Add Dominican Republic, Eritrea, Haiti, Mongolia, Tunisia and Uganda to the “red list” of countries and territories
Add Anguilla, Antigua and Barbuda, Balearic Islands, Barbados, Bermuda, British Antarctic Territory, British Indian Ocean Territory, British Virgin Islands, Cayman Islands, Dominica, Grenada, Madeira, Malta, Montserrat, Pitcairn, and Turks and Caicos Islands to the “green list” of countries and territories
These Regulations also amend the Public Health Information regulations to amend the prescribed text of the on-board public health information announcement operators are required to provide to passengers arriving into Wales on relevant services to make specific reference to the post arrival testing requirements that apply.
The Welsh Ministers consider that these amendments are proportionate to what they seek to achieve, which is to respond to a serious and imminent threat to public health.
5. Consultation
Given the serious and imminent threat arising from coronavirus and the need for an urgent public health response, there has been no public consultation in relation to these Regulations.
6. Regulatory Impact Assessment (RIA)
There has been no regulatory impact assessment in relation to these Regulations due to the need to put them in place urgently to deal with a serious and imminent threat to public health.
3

* * * * *

#### Exercise:
Each line of the data should be given back exactly.

#### Answer below:
Add Dominican Republic, Eritrea, Haiti, Mongolia, Tunisia and Uganda to the “red list” of countries and territories
Add Anguilla, Antigua and Barbuda, Balearic Islands, Barbados, Bermuda, British Antarctic Territory, British Indian Ocean Territory, British Virgin Islands, Cayman Islands, Dominica, Grenada, Madeira, Malta, Montserrat, Pitcairn, and Turks and Caicos Islands to the “green list” of countries and territories
These Regulations also amend the Public Health Information regulations to amend the prescribed text of the on-board public health information announcement operators are required to provide to passengers arriving into Wales on relevant services to make specific reference to the post arrival testing requirements that apply.
The Welsh Ministers consider that these amendments are proportionate to what they seek to achieve, which is to respond to a serious and imminent threat to public health.
5. Consultation
Given the serious and imminent threat arising from coronavirus and the need for an urgent public health response, there has been no public consultation in relation to these Regulations.
6. Regulatory Impact Assessment (RIA)
There has been no regulatory impact assessment in relation to these Regulations due to the need to put them in place urgently to deal with a serious and imminent threat to public health.
3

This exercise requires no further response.